ИСХОДНЫЙ ТЕКСТ ::
******************************
Далее.  Как я узнал из своего личного дела, в Бутырке мне, оказывается, регулярно выносились взыскания в виде выговоров и строгих выговоров. Эти взыскания, о которых я и не ведал, тщательно документировались и заносились в мое личное дело. Вот лишь некоторые из более чем двадцати взысканий.
Выговор за то, что я «занавешивал спальное место».

Причем, я, согласно законодательству, должен был дать сотрудникам СИЗО пояснения по «нарушению» и подписать то, что я ознакомился с постановлением о вынесении мне взыскания. Однако, здесь был использован стандартный метод – сотрудники СИЗО составили акт о том, что я якобы «отказался подписывать документы».  Цель – не позволить мне «не согласиться» с взысканием и обжаловать его в суде. Им это удалось. Вот этот удивительный акт. Без моей подписи и, обратите внимание, даже без указания должностей и без названия учреждения.

А здесь выговор за то, что я якобы «отказался от дежурства по камере». И, конечно же, к  постановлению о выговоре приложен акт о том, что я уже традиционно «отказался от письменных объяснений». То есть, моей подписи нет ни на одном документе.

Но, а дальше – больше. Работникам Бутырки было настолько важно закрыть для меня дальнейшее УДО и поставить под строгий контроль (журналист, однако), что они даже попытались сделать из меня преступного авторитета.

    Для начала, по требованию следствия (я отказывался давать какие-либо признательные показания), меня перевели в бутырский спецблок для особо опасных преступников. Это, так называемый,  «воровской продол» - абсолютно изолированный блок из 14 четырехместных камер с особо строгими условиями содержания и специальным наблюдением. А вскоре, какие-то загадочные психологи в содружестве с оперативными работниками выдали в моё личное дело весьма странный документ. Это «Психологическая характеристика», написанная якобы на основании негласного наблюдения за мной, каких-то неизвестных мне бесед и оперативных мероприятий.  Из этой «психологической характеристики» я впоследствии узнал, что обладаю «высоким социально-психологическим  статусом среди заключенных», «высокой криминальной зараженностью» и «склонностью к протестным формам высказываний и поведению». И, соответственно, нуждаюсь «в особом контроле со стороны администрации». Вот этот удивительный документ.

Следующий их шаг раз и навсегда закрыл для меня возможность условно-досрочного освобождения. Оперативными сотрудниками был подготовлен рапорт о том, что, оказывается, «заключенный Лурье отрицательно влияет на положительно настроенную часть спецконтингента» и «в поведении придерживается (внимание!!!) «воровских традиций». Вот так. И в качестве вывода предлагается «поставить на профилактический учет заключенного Лурье О.А. , как склонного к дезорганизации нормальной деятельности учреждения».  Перед вами тот самый рапорт.

В тот же день комиссией СИЗО «Бутырка» с участием всего руководящего состава тюрьмы я был поставлен на «профучет, как склонный к дезорганизации деятельности СИЗО». Короче, особо опасный бунтовщик, за которым необходимо постоянно наблюдать. И, разумеется, никакого УДО. Вот тот самый протокол.
******************************
ПРИЛОЖЕННЫЙ МАТЕРИАЛ ::

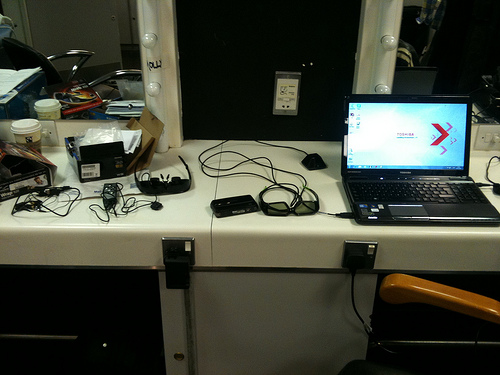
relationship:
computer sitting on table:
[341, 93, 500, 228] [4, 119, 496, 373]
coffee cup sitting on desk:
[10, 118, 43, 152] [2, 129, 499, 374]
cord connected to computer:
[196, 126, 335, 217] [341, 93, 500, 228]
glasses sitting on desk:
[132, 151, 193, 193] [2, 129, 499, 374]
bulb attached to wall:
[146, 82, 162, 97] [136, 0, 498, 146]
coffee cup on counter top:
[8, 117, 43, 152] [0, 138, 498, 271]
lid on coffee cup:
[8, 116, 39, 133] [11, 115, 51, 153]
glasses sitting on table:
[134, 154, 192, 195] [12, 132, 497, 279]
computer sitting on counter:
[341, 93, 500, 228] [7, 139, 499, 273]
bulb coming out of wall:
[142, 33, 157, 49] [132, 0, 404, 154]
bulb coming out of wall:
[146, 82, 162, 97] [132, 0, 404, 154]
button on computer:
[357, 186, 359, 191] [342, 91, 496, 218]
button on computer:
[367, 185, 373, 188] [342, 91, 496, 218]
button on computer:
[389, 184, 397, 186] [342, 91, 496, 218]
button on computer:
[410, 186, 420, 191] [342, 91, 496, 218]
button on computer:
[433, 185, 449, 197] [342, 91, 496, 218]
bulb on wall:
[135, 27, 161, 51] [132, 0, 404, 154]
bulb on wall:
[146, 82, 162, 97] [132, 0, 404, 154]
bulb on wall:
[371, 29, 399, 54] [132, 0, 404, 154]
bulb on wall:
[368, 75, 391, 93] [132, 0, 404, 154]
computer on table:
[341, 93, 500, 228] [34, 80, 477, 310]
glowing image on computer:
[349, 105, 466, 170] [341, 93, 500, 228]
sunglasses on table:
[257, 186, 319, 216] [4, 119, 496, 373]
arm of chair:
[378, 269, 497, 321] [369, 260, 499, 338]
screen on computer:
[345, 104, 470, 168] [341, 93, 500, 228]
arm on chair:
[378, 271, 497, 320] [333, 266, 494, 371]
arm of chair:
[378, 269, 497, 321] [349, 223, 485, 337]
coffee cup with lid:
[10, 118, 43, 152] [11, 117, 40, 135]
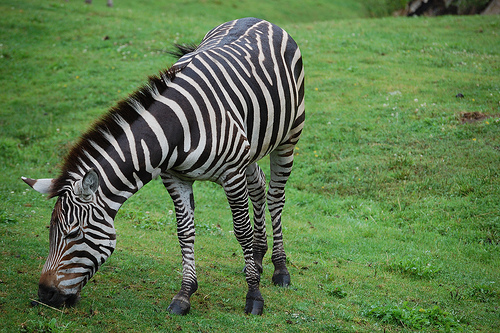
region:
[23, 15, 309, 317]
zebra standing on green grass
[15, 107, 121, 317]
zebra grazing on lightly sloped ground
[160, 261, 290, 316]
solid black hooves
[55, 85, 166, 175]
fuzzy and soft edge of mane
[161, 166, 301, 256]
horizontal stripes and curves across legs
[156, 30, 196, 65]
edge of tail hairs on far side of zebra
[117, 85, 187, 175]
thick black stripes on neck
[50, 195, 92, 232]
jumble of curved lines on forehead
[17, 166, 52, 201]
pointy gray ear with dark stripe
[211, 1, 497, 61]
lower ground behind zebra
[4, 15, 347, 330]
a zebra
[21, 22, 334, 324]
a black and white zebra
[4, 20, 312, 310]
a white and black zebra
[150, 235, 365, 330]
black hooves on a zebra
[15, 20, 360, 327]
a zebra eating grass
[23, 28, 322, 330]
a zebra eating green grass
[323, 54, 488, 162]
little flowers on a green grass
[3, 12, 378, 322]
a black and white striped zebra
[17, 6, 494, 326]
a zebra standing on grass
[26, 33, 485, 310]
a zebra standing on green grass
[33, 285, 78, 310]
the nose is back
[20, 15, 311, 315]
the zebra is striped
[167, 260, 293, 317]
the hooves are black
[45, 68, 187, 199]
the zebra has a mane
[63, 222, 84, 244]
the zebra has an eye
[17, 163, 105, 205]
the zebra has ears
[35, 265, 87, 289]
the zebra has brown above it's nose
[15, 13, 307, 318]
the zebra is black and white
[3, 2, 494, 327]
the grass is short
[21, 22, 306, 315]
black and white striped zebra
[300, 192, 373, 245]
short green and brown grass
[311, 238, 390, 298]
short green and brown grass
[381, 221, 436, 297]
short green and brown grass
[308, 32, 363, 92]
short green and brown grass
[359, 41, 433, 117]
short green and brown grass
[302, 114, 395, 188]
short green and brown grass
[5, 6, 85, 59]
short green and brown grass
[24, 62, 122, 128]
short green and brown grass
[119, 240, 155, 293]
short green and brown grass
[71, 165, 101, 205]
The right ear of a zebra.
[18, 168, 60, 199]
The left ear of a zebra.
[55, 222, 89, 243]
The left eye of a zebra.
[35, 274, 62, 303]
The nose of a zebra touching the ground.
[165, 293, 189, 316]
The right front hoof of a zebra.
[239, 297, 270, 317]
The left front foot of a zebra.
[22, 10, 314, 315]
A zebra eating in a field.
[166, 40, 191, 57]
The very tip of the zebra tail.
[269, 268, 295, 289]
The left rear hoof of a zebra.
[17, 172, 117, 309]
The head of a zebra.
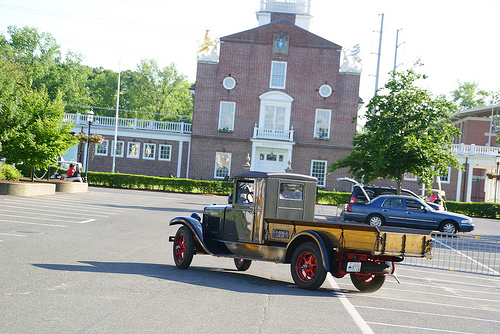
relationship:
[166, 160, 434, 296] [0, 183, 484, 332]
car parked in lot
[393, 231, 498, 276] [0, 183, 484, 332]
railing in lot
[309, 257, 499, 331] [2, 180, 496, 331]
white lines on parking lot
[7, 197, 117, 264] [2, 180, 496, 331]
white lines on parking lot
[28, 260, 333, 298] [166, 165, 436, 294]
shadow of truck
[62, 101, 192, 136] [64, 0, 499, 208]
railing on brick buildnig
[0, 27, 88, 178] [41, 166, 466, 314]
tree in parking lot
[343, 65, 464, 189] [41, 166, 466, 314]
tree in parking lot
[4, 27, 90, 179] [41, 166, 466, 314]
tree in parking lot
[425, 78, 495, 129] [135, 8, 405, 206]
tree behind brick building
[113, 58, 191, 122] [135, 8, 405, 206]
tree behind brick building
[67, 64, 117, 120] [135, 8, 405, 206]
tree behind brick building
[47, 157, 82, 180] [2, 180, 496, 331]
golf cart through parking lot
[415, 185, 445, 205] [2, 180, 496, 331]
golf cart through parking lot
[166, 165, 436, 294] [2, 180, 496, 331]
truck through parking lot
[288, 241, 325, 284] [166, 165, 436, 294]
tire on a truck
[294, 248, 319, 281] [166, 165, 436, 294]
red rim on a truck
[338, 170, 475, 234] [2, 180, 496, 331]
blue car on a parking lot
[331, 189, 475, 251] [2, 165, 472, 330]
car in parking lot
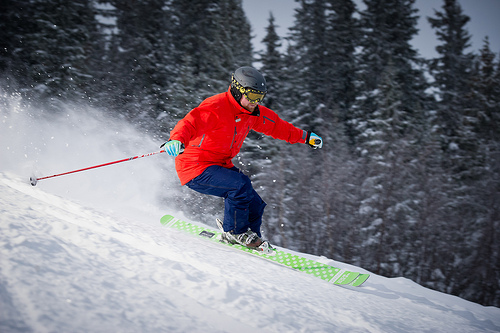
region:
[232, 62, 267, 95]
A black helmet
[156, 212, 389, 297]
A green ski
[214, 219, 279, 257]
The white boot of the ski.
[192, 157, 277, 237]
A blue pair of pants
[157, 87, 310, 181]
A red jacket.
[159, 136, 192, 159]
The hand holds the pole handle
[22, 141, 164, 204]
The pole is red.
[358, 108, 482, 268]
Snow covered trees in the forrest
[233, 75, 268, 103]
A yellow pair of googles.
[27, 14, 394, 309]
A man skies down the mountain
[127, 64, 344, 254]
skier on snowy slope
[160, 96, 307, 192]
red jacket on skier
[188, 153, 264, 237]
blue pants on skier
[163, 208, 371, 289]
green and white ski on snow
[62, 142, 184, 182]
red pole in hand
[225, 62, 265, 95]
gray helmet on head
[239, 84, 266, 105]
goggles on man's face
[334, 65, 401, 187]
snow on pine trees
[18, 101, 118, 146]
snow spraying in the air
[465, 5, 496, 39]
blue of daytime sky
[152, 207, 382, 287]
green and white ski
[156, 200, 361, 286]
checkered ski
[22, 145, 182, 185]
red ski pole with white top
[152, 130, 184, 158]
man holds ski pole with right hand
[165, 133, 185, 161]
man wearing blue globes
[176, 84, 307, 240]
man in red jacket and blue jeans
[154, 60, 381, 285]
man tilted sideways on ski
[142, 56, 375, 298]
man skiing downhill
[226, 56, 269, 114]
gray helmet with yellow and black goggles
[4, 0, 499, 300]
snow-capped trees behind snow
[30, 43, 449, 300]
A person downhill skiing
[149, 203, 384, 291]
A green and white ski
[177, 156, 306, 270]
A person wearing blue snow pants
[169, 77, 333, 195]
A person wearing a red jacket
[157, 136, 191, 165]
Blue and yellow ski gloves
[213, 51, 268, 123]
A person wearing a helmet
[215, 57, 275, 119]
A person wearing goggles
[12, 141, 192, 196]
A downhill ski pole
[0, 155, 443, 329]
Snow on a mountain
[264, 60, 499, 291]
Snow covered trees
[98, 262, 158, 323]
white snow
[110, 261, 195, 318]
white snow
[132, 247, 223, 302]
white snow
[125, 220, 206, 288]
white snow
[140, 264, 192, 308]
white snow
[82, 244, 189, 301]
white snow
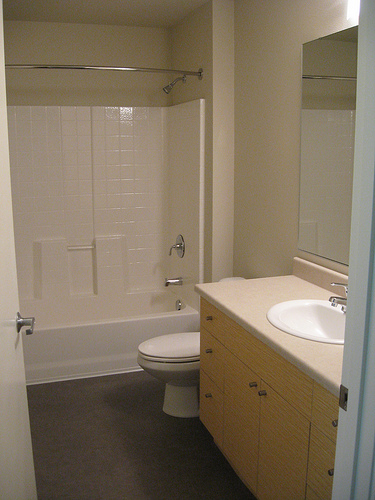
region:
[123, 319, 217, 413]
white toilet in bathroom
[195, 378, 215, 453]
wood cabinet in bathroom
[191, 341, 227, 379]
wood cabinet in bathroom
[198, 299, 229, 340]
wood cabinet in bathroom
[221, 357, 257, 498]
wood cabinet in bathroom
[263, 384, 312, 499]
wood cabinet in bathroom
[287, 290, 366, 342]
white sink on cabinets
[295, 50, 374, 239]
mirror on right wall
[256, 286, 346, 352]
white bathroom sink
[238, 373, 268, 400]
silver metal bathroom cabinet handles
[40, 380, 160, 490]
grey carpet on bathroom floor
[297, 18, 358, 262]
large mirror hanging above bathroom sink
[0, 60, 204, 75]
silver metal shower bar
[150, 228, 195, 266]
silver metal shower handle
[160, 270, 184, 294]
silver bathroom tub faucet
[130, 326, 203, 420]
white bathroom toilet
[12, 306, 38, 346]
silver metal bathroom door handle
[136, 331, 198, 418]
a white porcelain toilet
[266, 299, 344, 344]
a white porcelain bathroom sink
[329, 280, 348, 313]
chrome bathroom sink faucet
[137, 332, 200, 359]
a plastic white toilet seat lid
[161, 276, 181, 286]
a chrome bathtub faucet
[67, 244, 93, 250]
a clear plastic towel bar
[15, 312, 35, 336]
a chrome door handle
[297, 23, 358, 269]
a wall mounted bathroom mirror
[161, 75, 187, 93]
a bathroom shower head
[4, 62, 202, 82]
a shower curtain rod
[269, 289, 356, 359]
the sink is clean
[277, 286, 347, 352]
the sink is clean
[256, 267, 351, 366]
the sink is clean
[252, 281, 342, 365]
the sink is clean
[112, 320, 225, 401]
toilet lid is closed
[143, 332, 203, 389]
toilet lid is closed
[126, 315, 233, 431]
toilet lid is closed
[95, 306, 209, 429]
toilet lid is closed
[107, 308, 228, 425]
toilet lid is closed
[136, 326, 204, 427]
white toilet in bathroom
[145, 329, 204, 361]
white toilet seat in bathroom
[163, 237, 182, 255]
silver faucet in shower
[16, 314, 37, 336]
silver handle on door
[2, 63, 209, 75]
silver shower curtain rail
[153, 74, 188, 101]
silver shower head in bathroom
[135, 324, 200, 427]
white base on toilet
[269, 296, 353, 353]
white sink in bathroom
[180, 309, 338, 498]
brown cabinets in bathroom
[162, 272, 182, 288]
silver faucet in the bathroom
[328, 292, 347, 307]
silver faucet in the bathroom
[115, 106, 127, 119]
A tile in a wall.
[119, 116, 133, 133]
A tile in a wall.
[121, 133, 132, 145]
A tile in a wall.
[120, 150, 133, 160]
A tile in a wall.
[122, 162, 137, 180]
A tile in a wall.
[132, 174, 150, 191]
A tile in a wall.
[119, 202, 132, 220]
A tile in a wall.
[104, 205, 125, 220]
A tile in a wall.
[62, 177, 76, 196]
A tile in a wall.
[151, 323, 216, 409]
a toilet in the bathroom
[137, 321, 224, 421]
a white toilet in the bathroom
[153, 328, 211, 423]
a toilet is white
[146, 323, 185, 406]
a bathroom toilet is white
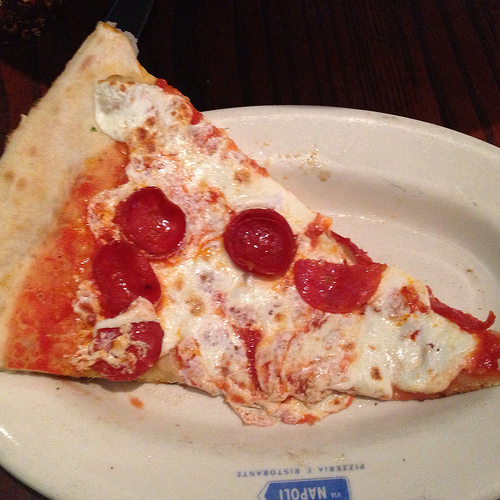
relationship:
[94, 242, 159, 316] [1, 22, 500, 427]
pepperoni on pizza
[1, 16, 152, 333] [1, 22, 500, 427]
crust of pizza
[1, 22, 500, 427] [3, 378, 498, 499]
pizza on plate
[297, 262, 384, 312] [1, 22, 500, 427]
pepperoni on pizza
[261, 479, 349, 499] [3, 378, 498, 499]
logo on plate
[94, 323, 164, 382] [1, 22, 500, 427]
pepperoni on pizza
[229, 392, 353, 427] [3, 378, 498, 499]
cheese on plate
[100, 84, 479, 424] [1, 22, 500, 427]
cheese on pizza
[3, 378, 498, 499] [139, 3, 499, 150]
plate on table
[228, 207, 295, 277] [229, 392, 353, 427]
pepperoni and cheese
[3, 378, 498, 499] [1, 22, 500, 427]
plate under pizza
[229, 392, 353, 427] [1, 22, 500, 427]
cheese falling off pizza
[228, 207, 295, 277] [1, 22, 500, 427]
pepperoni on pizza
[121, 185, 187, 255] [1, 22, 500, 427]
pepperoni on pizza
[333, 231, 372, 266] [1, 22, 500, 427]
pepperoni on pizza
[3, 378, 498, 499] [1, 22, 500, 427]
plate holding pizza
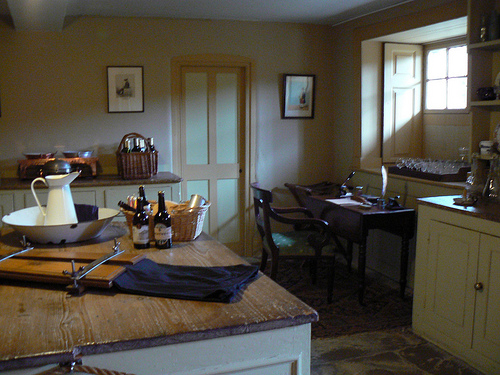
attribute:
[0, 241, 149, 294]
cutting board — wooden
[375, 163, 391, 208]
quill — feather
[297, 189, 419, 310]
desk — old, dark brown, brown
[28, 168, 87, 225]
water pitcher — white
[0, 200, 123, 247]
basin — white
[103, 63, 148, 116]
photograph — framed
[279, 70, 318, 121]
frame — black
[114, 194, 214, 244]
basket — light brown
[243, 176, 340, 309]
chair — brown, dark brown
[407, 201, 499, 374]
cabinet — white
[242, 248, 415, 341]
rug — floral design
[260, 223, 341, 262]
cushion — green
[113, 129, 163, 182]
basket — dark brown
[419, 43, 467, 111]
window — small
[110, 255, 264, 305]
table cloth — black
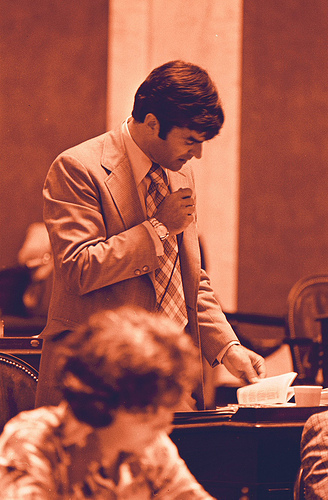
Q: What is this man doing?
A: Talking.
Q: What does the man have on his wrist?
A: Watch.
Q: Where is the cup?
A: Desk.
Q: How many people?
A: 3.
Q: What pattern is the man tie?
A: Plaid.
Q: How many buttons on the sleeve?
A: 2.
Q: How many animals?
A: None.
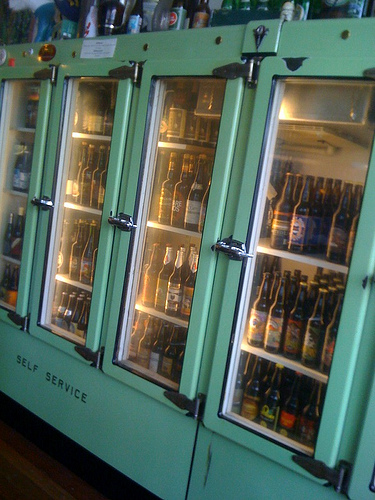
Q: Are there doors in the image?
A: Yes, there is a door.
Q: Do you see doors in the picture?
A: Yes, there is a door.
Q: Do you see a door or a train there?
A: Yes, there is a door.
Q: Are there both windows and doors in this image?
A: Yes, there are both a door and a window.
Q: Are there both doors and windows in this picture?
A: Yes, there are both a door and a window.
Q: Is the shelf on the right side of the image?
******************************
УСЛОВИЕ ЗАДАНИЯ :: Повторите дословно часть текста о взысканиях в Бутырке: всё от слов «Причем, я, согласно» и вниз вплоть до слов «на одном документе.». Приложенный материал не связан с текстом и рассматривается отдельно.

ПОЛЕ ОТВЕТА ::
Причем, я, согласно законодательству, должен был дать сотрудникам СИЗО пояснения по «нарушению» и подписать то, что я ознакомился с постановлением о вынесении мне взыскания. Однако, здесь был использован стандартный метод – сотрудники СИЗО составили акт о том, что я якобы «отказался подписывать документы».  Цель – не позволить мне «не согласиться» с взысканием и обжаловать его в суде. Им это удалось. Вот этот удивительный акт. Без моей подписи и, обратите внимание, даже без указания должностей и без названия учреждения.

А здесь выговор за то, что я якобы «отказался от дежурства по камере». И, конечно же, к  постановлению о выговоре приложен акт о том, что я уже традиционно «отказался от письменных объяснений». То есть, моей подписи нет ни на одном документе.